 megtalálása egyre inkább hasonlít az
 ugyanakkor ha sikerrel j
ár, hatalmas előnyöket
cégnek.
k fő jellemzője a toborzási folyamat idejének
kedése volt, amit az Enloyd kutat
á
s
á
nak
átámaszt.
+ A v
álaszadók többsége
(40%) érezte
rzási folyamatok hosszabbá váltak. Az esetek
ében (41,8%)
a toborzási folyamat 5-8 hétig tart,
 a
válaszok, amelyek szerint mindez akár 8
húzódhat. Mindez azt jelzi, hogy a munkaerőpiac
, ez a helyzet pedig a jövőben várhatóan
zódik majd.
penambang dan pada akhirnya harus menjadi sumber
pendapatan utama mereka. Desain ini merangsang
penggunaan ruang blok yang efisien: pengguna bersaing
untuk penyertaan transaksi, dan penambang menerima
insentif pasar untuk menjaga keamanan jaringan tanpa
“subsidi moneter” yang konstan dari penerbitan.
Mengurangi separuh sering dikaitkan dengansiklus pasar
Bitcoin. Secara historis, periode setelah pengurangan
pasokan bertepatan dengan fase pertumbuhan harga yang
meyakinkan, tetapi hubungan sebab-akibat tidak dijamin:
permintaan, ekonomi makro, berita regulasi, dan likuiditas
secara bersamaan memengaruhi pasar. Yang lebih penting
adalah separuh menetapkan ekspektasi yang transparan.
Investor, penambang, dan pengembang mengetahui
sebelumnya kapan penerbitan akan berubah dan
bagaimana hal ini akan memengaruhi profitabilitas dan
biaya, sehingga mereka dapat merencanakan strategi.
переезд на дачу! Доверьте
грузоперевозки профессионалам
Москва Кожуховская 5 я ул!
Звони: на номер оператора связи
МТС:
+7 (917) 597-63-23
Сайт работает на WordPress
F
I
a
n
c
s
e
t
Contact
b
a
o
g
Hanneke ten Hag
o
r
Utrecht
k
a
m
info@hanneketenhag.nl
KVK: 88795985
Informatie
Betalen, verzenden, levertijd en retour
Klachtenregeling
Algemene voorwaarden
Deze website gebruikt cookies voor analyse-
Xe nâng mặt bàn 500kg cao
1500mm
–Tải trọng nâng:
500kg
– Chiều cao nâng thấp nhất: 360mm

━━━━━━━━━━━━━━━━━━━━

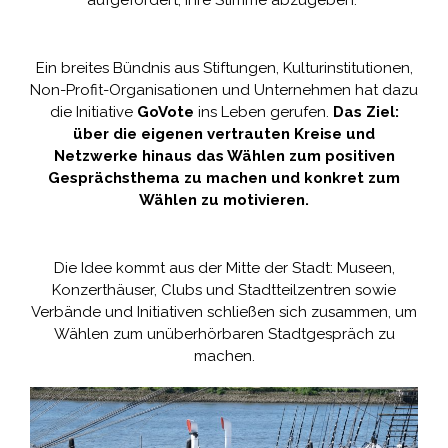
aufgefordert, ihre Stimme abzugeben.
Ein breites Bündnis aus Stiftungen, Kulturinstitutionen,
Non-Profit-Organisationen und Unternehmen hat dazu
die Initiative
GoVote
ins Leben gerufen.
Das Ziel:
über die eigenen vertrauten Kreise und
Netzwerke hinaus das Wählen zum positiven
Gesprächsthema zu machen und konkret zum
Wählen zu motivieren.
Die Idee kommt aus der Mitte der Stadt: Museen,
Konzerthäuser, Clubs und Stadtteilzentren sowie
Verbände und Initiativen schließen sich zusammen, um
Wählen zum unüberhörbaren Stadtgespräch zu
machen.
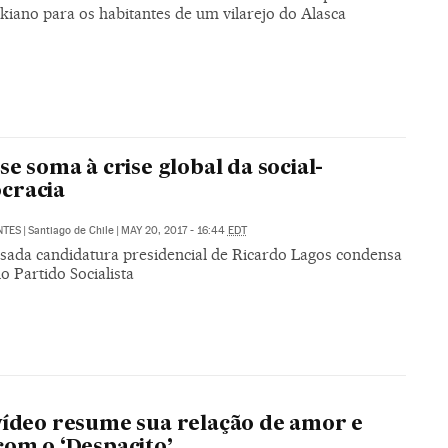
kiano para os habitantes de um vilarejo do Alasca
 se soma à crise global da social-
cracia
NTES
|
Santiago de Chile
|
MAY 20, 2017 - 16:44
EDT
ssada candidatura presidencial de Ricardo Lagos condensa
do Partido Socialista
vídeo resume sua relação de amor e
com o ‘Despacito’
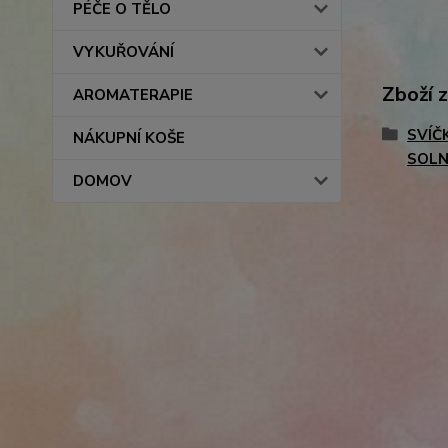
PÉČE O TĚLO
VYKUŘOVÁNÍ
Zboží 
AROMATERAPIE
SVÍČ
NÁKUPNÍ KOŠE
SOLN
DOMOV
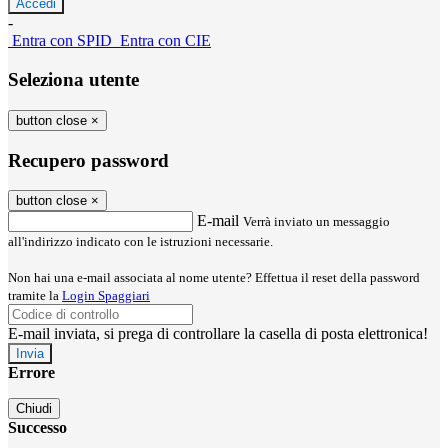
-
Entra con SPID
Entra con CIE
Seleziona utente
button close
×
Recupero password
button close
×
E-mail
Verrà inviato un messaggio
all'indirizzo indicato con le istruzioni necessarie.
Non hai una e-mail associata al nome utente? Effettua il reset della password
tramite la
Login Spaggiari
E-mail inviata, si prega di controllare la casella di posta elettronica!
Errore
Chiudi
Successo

━━━━━━━━━━━━━━━━━━━━

**TASK TO CARRY OUT**
Among the entries above, take the line with "vídeo resume sua relação de amor e", the line with "all'indirizzo indicato con", and all the lines between them, and restate them word for word without pictures.

**TASK RESULT**
vídeo resume sua relação de amor e
com o ‘Despacito’
PÉČE O TĚLO
VYKUŘOVÁNÍ
Zboží 
AROMATERAPIE
SVÍČ
NÁKUPNÍ KOŠE
SOLN
DOMOV
-
Entra con SPID
Entra con CIE
Seleziona utente
button close
×
Recupero password
button close
×
E-mail
Verrà inviato un messaggio
all'indirizzo indicato con le istruzioni necessarie.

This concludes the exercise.